> [Problem to work on] Search the entries for the word "down". Copy every line that holds it.

***** Supplied records *****

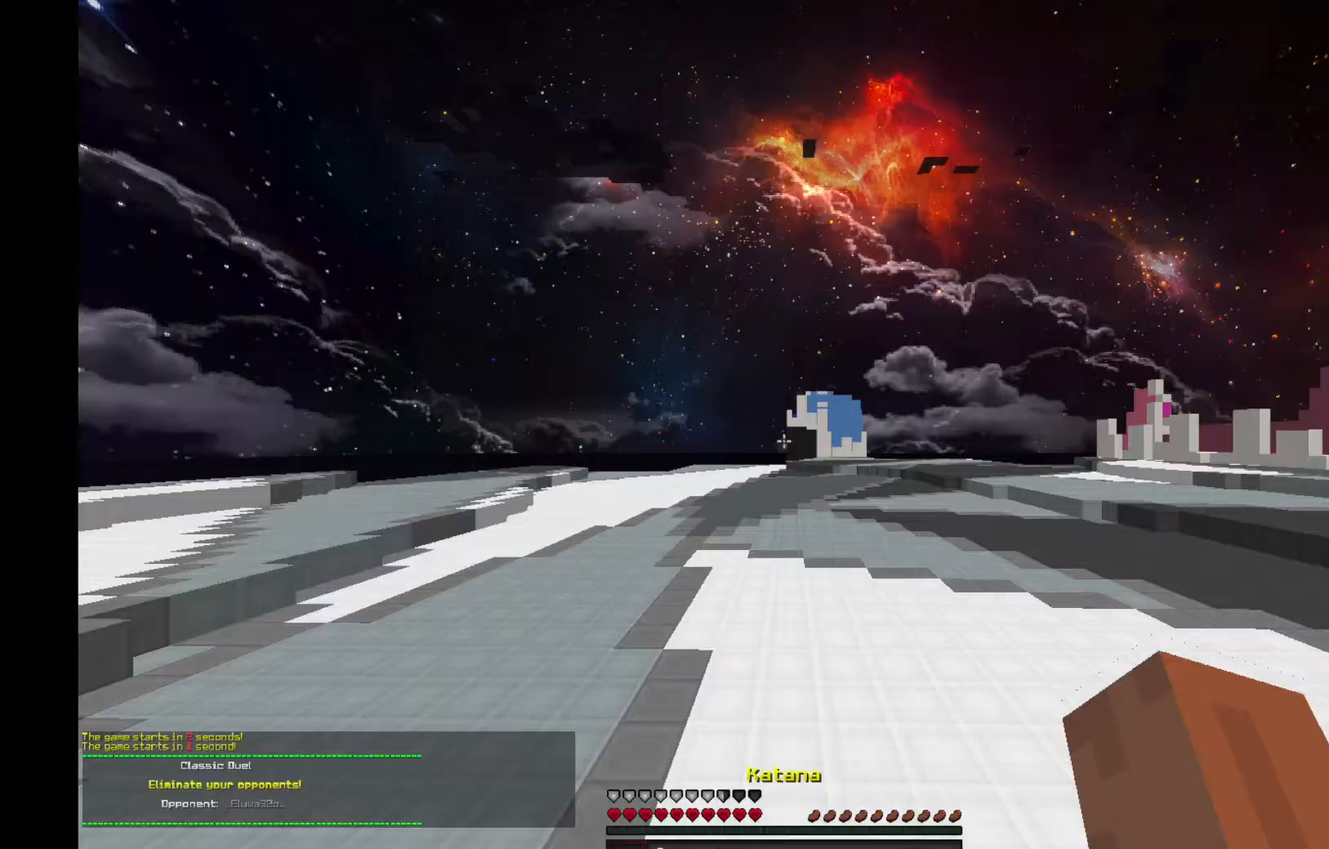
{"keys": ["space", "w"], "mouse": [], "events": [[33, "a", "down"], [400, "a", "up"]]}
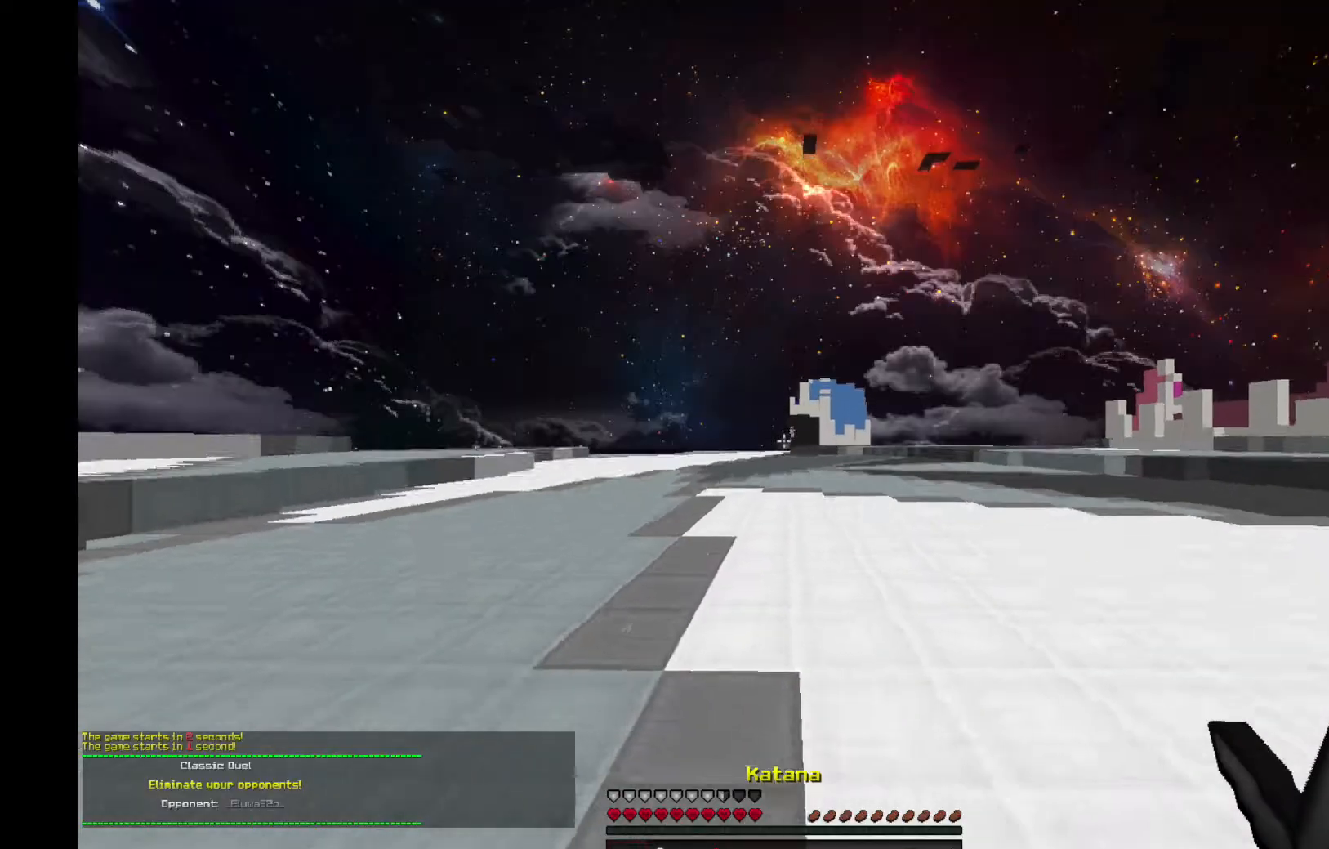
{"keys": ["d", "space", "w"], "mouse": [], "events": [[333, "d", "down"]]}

*****
***** Supplied records *****

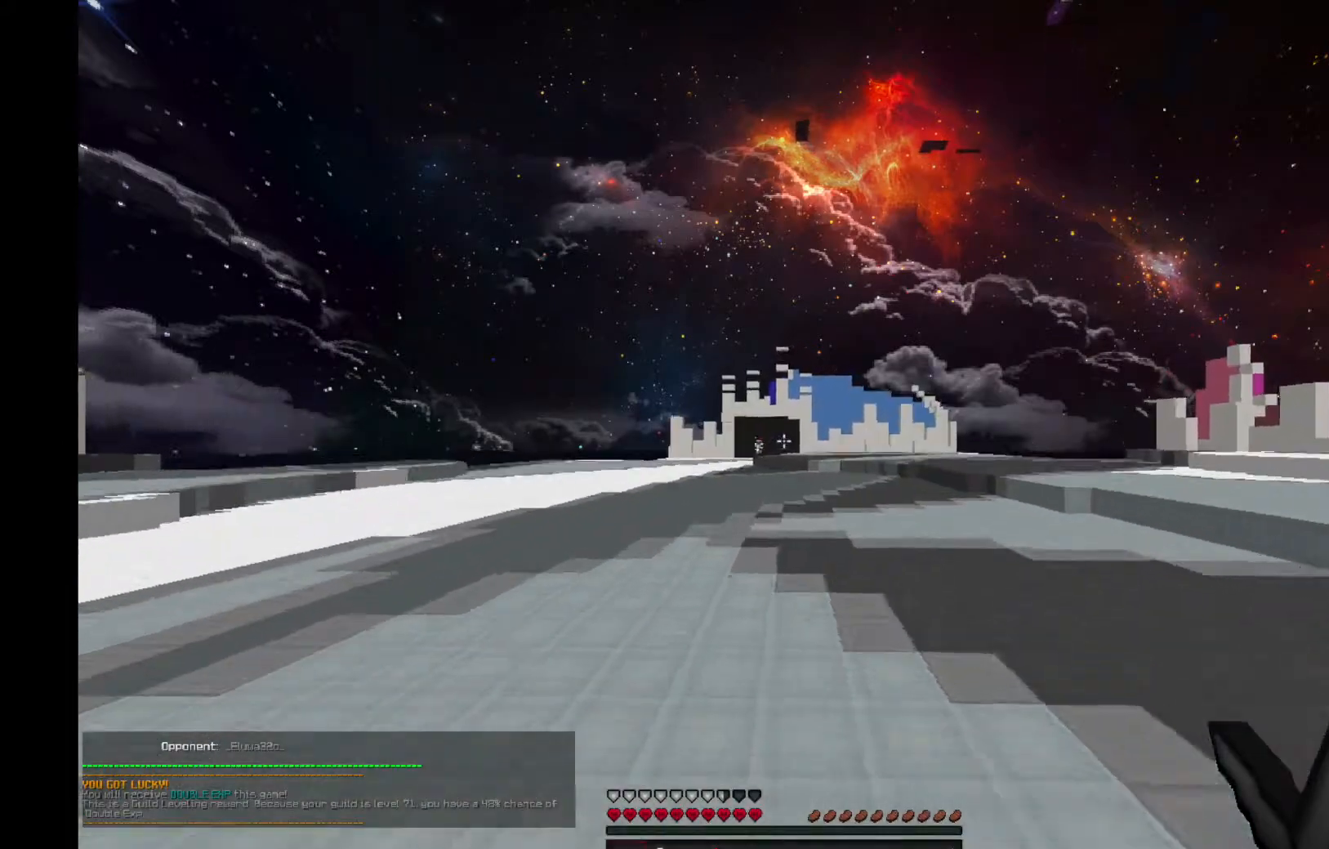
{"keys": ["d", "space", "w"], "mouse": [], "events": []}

*****

> [Answer for this exercise]
{"keys": ["space", "w"], "mouse": [], "events": [[33, "a", "down"], [400, "a", "up"]]}
{"keys": ["d", "space", "w"], "mouse": [], "events": [[333, "d", "down"]]}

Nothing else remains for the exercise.